È gran contesa di precedenza in quella corte fra l’ambasciatore di Francia e Spagna, sebbene resta
indecisa, nondimeno il re avvantaggia la parte di Francia.
L’ambasciatore di Spagna, ogni giorno visita il luogo dove furono fatti morire li cattolici, per causa
di congiure ed altro, ed ivi si cava la berretta, gli fa riverenza e onore, lo rimira e dice: Questo è luogo
santo dove sono stati fatti morire gli innocenti cattolici, martiri per amore della nostra Cattolica
Religione.
Il re ha conceduto un tempo che li stati di Fiandra, fossero ribelli alla corona di Spagna; ma dopo
che restò persuaso diversamente, crede che siano stati liberi, e che guerreggino per conservazione della
libertà, onde l’ajuterà più volentieri.
Sono detti stati debitori al re di molte centinaja di ducati, ed è accordato il pagamento di questo
debito a 120.000 fiorini all’anno, sicché in 3 anni sarà fatta l’intiera soddisfazione.

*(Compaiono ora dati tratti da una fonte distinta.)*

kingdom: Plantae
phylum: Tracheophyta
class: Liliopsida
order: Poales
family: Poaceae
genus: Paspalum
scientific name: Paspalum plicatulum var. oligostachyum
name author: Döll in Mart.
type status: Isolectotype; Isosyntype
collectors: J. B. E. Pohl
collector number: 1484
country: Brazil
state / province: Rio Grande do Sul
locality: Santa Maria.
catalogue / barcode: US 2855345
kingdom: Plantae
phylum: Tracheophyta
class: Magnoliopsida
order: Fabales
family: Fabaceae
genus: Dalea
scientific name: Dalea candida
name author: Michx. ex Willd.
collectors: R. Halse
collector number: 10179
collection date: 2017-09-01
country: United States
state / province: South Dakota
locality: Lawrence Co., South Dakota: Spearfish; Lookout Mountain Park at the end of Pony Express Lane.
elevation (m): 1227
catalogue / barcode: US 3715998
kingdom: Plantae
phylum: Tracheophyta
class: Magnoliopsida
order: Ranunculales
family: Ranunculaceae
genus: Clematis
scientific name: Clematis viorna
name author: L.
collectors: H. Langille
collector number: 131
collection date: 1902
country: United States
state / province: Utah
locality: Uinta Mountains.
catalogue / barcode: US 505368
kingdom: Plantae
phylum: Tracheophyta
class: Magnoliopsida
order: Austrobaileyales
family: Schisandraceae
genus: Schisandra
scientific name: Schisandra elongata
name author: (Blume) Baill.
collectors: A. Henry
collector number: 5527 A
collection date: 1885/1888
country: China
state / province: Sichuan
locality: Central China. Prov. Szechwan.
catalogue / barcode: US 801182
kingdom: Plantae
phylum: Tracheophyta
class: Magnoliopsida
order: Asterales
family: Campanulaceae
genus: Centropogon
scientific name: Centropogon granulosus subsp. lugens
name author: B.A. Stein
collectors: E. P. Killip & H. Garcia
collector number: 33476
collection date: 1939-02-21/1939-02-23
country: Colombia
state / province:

È in Londra la compagnia dei mercanti, la quale spedisce ogni anno 8 e più vascelli in Levante di 800
in mille botti, ed il re non fa altro che conceder loro lettere e credenziali.
A Milano trovai nell’andare il segretario Marchesini che lodo, a Torino il signor ambasciatore
Barbarigo che lodo pure; e a Parigi il signor ambasciatore Foscarini all’andare, perché il ritorno fu per
Fiandra e Germania, lo lodo.
Il re di Francia era allora in ottimo stato di salute e molto robusto, benché tutto canuto; e
passeggiando meco mi motteggiò con ragionamento assai lungo di voler castigare li Spagnuoli.
Tre nobili mi hanno accompagnato in questa ambasceria, Morosini di ser Silvestro, Valaresso di ser
Zaccaria, e [Girolamo Lando] di ser Antonio, li lodo tutti assai. Vettor Barbarigo mio secretario, lo lodo
e raccomando.
Ho travagliato assai e speso più di 20 scudi il giorno, il che è da pensare. Il re mi donò una cesta
lunga, grande, piena di argenti dorati.